No Crucificado, você teve uma prova inequívoca da solidariedade de Deus. Pode constatar que Deus não é poder que oprime e mata, mas a plenitude do amor que liberta e dá vida. A cruz lhe apareceu como a certificação da qualidade do amor de Deus, aquele mesmo amor que, antes de qualquer coisa, surpreendeu você, o deixou desarmado e o envolveu com absoluta gratuidade.
Graças a esse seu testemunho, sabemos agora que Deus ama de verdade, que é capaz de tudo para salvar-nos, que não está só na beleza, nas maravilhas da criação, no esplendor de nossos templos, na riqueza de nossas liturgias… mas especialmente no sofrimento, na aflição, no rosto desfigurado das vítimas de todos os tempos, sempre pronto a estender a mão e oferecer o perdão àqueles que caem com frequência, que custam a crer e têm dificuldade a viver com coerência.
À luz do Gólgota e do testemunho daquilo que você viu, agora sabemos que, para ser discípulos de Jesus, é preciso se deixar regenerar pelo amor que brota de suas chagas, carregar a cruz que pesa nos ombros dos pobres e lutar para erradicá-la, porque o filho de Deus veio entre nós e morreu na Cruz para que todos tenham vida em abundância.
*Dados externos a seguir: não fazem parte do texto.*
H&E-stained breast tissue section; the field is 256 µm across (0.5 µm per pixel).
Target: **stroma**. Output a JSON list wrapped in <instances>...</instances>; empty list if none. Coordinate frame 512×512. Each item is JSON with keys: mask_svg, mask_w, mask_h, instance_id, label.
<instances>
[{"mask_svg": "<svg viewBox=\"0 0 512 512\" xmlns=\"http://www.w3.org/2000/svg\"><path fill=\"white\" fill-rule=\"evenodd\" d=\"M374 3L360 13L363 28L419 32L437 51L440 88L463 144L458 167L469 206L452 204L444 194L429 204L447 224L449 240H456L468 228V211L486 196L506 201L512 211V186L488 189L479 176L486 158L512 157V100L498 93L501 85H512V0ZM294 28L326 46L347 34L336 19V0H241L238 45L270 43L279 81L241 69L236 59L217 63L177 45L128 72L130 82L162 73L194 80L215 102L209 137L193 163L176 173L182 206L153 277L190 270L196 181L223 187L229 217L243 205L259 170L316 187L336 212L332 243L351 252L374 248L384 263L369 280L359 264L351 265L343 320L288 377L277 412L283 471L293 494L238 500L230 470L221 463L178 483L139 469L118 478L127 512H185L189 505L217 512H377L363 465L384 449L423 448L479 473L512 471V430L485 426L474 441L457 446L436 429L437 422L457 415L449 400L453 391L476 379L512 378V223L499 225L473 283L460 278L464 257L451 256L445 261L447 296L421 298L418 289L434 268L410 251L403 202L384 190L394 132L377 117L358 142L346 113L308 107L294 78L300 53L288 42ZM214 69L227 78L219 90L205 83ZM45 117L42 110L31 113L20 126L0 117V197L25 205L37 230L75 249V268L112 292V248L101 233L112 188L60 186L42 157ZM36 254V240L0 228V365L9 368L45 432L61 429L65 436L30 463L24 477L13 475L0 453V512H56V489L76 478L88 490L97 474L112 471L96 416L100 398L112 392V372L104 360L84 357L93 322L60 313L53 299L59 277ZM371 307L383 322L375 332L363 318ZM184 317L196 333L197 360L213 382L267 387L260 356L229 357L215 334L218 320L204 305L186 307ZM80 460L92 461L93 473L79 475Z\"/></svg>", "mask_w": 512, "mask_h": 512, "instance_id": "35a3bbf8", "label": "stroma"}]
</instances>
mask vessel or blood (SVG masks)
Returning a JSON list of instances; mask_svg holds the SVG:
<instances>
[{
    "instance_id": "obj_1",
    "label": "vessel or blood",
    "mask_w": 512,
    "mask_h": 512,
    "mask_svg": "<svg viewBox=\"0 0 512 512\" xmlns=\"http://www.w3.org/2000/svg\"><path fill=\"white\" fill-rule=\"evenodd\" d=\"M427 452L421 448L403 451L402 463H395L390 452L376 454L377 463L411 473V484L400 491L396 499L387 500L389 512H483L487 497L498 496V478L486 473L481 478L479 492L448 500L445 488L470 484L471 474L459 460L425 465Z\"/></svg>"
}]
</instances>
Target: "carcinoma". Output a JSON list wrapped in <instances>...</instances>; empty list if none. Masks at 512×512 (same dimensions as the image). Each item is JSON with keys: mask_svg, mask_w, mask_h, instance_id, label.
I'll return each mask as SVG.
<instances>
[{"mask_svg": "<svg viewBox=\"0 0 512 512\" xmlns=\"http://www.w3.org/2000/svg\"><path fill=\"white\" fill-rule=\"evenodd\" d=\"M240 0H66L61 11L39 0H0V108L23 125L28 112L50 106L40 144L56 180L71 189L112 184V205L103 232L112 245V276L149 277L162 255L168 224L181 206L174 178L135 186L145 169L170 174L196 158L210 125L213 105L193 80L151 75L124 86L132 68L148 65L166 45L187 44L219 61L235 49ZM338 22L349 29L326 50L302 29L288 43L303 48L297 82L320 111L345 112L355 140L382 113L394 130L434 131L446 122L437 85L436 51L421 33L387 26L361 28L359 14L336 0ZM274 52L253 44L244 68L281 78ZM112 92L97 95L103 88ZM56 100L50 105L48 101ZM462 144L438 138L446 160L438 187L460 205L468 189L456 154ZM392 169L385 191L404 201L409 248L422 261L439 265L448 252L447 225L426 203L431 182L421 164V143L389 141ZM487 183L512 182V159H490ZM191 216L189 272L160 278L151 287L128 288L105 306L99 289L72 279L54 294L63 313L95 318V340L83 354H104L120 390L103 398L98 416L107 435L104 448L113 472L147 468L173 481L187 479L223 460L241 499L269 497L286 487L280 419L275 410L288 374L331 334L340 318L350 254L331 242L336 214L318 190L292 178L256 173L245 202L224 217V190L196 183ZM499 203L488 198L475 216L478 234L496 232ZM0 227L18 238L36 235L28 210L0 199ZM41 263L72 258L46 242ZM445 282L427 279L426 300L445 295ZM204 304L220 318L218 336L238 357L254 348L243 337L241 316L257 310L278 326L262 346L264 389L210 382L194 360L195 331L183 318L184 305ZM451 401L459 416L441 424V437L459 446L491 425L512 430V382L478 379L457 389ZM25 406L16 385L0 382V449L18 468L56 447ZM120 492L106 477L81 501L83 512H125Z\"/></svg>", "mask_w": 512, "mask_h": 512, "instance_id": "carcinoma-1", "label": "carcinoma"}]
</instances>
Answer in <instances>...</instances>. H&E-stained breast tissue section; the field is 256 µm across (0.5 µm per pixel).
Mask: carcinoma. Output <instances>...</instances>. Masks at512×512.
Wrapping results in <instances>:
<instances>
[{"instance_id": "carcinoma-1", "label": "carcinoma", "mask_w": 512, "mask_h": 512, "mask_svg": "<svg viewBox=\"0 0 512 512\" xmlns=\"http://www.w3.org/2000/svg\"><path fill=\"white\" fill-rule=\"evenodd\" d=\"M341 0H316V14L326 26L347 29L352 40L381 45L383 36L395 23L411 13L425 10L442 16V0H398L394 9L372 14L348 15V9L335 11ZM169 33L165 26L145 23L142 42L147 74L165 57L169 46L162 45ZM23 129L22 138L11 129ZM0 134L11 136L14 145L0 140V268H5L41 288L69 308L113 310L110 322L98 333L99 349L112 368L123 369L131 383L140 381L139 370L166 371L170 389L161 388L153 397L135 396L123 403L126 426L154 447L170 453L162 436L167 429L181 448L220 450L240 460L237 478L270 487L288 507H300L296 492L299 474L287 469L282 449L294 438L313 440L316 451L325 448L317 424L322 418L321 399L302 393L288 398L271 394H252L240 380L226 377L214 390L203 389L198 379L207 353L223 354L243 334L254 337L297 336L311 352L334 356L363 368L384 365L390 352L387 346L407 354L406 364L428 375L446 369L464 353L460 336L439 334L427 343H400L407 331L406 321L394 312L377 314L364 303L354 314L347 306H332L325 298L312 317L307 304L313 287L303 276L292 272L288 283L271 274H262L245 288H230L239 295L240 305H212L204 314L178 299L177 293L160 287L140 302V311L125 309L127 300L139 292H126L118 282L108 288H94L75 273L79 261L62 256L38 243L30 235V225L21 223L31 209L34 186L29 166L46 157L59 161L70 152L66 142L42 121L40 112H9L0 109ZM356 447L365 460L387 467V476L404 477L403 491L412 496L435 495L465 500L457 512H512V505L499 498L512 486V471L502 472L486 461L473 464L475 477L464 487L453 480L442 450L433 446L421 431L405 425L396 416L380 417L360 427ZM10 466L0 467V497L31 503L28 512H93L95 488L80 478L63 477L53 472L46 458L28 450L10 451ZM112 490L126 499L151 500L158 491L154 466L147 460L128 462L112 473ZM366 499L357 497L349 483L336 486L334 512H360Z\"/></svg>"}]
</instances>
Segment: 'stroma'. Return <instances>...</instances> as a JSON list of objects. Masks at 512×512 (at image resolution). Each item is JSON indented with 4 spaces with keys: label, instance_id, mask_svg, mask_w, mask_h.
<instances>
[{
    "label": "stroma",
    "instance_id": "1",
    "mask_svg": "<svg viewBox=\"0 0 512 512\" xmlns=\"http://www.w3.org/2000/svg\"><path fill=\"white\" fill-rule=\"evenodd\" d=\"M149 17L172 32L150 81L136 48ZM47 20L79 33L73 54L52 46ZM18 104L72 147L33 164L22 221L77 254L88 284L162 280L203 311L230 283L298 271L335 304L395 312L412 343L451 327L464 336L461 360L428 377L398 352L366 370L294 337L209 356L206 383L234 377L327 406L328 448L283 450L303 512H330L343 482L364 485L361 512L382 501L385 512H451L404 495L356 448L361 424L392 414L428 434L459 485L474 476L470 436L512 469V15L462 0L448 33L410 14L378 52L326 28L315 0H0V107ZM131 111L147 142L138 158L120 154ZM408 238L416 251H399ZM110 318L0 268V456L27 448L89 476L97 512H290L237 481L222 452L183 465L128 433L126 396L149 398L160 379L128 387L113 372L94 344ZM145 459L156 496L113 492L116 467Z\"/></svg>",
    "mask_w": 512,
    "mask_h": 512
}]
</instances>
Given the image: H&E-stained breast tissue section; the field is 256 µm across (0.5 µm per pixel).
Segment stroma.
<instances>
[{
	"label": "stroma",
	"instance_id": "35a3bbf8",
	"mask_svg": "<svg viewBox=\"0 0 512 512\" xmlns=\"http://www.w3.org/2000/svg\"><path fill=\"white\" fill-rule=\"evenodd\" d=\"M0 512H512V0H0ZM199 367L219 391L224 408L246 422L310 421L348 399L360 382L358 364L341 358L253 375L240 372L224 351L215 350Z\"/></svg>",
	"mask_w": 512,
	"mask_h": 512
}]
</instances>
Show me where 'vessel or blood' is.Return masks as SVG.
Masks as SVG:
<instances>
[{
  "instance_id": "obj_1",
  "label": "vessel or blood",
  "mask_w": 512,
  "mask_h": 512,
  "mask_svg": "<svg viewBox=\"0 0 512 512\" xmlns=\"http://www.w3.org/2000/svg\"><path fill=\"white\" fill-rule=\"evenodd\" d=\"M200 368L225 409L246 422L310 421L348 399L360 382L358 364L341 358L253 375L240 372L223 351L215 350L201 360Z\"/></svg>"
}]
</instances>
Seguir Jesus é participar de sua vida testemunhando seu amor misericordioso que encontra sua máxima expressão na Cruz de Jesus.
Ser cristão significa estar com Deus, amar como ele ama e se posicionar do lado dos oprimidos.
Obrigado pelo seu testemunho. Interceda por nós, porque, fixando os nossos olhos na cruz e nos crucificados ao redor do mundo, possamos nos reconhecer em Sua maneira de ser, de amar e servir.
Que essa conversão seja a marca registrada desta nossa Páscoa. Queira Deus nos conceder a graça de um dia, alguém, olhando para o nosso jeito de viver e morrer, poder sussurrar de cada um nós: “Esse/a de verdade era un/a filho/a de Deus!”.
Saudações a todos e saudades de todos vocês.
Deus diga bem de todos nós.

Padre Saverio Paolillo (Padre Xavier), missionário Comboniano, integrante da Pastoral do Menor e da Pastoral Carcerária e atuante no Centro de Direitos Humanos Dom Oscar Romero – CEDHOR – Paraíba.